Horizontal Human Rights Law

Horizontal Human Rights Law

It may seem relatively obvious why duties owed by individuals to the state, of the type that were proposed for the Universal Declaration of Human Rights, are problematic: they can be used by states to limit its duties to individuals and thus limit the scope of their human rights. But what about the duties each of us owe to one another to respect human rights? These correlative duties, running horizontally between individuals, seem more likely to further human rights than to undermine them, don’t they?

At a moral level, it’s easy to argue that each of us has obligations with respect to others’ human rights, although it can be difficult to specify the content of those obligations. But as a matter of international human rights law, the basis of the obligation can be as complicated as its substance. Over the last several decades, human rights law has developed a kind of pyramid of private horizontal duties. With respect to many duties, it merely contemplates that governments should protect human rights from violation by private actors, and leaves the specification and enforcement of the duties to the governments themselves. Human rights law specifies a smaller, but still large, number of private duties, again leaving their enforcement to governments. Through international criminal law, it directly places a few duties, such as the duty not to commit genocide, and through institutions like the International Criminal Court, it enforces those duties under limited circumstances. These duties may be conceptualized as forming a pyramid, with the first level representing the least degree of involvement by international law, and the fourth level the highest.

In the article that I’ve been drawing from in these posts, entitled Horizontal Human Rights Law, which will be published in the AJIL later this year, I argue that this approach to private duties has several important benefits, and that to maintain these benefits, new proposals for private duties should meet a two-part test. First, they should do no harm: they should be limited to correlative duties and should not provide a basis for converse duties. Second, they should do some good. The proposals should build on, rather than undermine, the existing pyramid of correlative duties: they should either clarify indirect duties or, if they seek to establish new direct duties, they should show that the imposition of indirect duties would be inadequate. I apply this test to the declaration of human social responsibilities I described in my last post and conclude that it fails the first step: it’s really designed to set out converse vertical duties, not true horizontal ones. I also apply it to an instrument with quite a bit more support from human rights academics and activists: the draft Norms on the Responsibilities of Transnational Corporations and Other Business Enterprises with Regard to Human Rights, adopted by the UN Sub-Commission on the Promotion and Protection of Human Rights in 2003. The Norms fail the test too, but rather than explain here why I think so, I’ll leave that for the article, and instead take a moment to explain where the UN initiative is now.

In the eyes of many, the draft Norms are the most important recent development in the long effort to bring human rights law to bear on corporations. But the Norms met with opposition from most corporations, and weren’t adopted when they were presented to the Human Rights Commission. Instead, the Commission asked the Secretary General in 2005 to appoint a Special Representative on the topic of business and human rights, to identify and clarify international standards and policies in relation to business and human rights, and submit views and recommendations to the Commission. The SG appointed Harvard professor John Ruggie, who had helped him with the UN Global Compact, and Ruggie has been working on his mandate ever since.
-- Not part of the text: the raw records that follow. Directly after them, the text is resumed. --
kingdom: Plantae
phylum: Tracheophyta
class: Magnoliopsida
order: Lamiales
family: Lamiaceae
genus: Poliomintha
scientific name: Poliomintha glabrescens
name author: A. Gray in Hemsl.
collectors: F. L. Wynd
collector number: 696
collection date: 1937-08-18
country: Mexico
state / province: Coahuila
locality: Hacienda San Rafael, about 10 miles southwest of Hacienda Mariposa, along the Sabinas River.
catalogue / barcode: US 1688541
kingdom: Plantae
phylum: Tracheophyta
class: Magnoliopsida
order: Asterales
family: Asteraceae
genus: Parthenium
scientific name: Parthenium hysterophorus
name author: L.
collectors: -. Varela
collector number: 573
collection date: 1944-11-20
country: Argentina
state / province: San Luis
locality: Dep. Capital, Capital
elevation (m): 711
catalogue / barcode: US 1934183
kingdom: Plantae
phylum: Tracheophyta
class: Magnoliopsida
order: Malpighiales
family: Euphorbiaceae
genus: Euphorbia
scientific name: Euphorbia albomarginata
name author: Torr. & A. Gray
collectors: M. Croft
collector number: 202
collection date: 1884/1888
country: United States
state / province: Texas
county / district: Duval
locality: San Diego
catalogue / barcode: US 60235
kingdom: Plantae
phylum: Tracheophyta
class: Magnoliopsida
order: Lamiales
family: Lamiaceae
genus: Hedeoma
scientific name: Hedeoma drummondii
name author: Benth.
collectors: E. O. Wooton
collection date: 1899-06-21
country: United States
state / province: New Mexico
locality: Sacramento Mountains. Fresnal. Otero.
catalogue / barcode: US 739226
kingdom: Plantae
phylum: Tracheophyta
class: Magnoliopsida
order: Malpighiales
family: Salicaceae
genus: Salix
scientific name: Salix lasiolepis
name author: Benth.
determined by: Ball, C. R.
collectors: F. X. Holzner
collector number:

Ruggie has made clear that while the Norms have some useful elements, on the whole they’re a distraction from the real task. (He explains his mandate and his current views in the October issue of the AJIL.) In February, he reported to the HR Council on standards, but he asked for and received another year to give his recommendations on what should be done in this area. To that end, he’s holding a series of consultations, one of which is in Copenhagen tomorrow and Friday, and I’m sitting on a plane even as I type, waiting for it to take me there. If all goes well, my next post will be from Denmark! If you’re interested in finding out more about Ruggie’s work, a good starting point is here. You might also be interested in this letter from 151 human rights groups to Ruggie telling him what they think he should do in his remaining time.